Sarah Longfield epitomizes the modern young artist who embraces the new ideas of the present and balances them with the traditions of the past to forge a bold new future. Open-minded and eclectic, Sarah’s sound and style is a convergence of many disparate genres ranging from aggressive metal and technically demanding fusion to trance-like electronic ambience.
We got a moment to sit down with her during her Guitar Center launch tour, which took us through the New York City, Boston, Chicago, Arlington and Los Angeles Guitar Center Platinum Showrooms, and hear about the creative vision that went into making this beautiful guitar, and put together this short video that shows some of the steps that go into reproducing Sarah’s original artwork.
SG: Tell us a little bit about how you approach a creative project, and the artwork for your signature guitar specifically
SL: The creative process for me is really about finding, like, my zen. Whether I’m making art or whether I’m making music I think it’s the same energy that I’m drawing from, it’s just different mediums
So like when I’m making art it’s really colorful and I – I try to make the feeling that I feel like the world doesn’t really give, the world is not like very colorful or very calming, and I feel like when I’m making music I’m trying to do the same thing, I’m trying to write something that’s kind of colorful and calming and engaging but still like relaxing and zen, because I think that is a reflection on my total process.
The contrast between the color in the white and the color in the black just kind of helps to drive that home.
As for my personal relationship with color and art, I’ve always been drawn to really bold, bright things.
SG: This artwork was made by you back in 2013 on a blank custom shop guitar as we were still getting to know each other. Did you have a particular design in mind when you started?

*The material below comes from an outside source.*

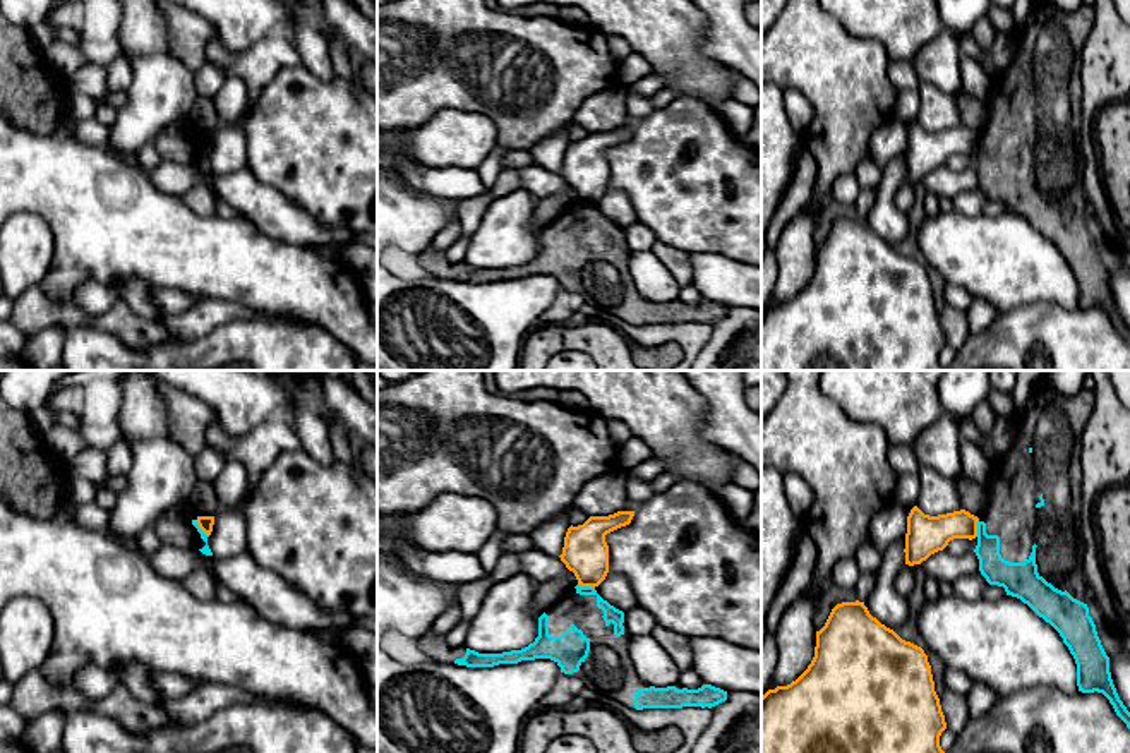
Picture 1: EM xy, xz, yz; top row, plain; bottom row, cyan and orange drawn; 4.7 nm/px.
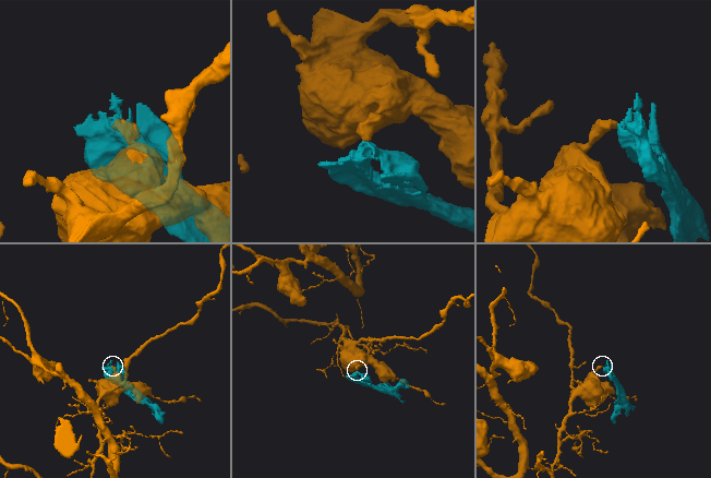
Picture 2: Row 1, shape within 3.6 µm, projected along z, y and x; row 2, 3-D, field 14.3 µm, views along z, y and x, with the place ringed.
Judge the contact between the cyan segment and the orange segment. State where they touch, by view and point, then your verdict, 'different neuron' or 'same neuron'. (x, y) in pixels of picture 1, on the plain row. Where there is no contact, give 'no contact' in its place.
meets cyan in xy at (199, 144); different neuron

SL: The paint scheme wasn’t – it was kind of stream of consciousness, it wasn’t very intentional, but the color palette is definitely familiar for some of the art that I do.
So initially, I had sort of a spray paint material that I was [gonna] use on the guitar, I had like a little airbrush and I had bought paint for that and I tried that and I just didn’t really like the way that it – that it looked and that it laid. But I sanded it off and then I went back on it with different types of acrylic paint.
SG: And how did you approach getting it ready for mass production?
SL: When we were thinking about doing this signature guitar, I took a picture of my paintjob, but I was like “Well we – we can’t just like – take a picture and duplicate the picture and then put the picture of the paintjob on the guitar”.
So I decided to make a digital rendering that was very similar, it wasn’t the exact same as the painting. It’s based of off the original painting, but it is a little bit different.
SG: This was then adapted for 6-/7-/8-string models and mass-produced as a decals that we apply in a pretty complex process of multiple paint layers that we can see in the video above. What about the specs of the actual guitar?
SL: The first time I tried the Boden Metal model, I had six months of touring coming up and – and I was playing this record that I wrote at the time that was all on six-string so it was my first time touring with a six-string and it held up so well and I’m not gentle on my instruments and – and it just – it stayed in tune, I never had to set it up and everything was just so effortless. I – I felt like the way that it was designed and the way that it was built was to do exactly what I needed it to do. So, when I was approached about making a signature, it just made sense to take the model that I was already using, that I already loved and just put, you know, my design on top of it. I mean, I really like how it’s turned out.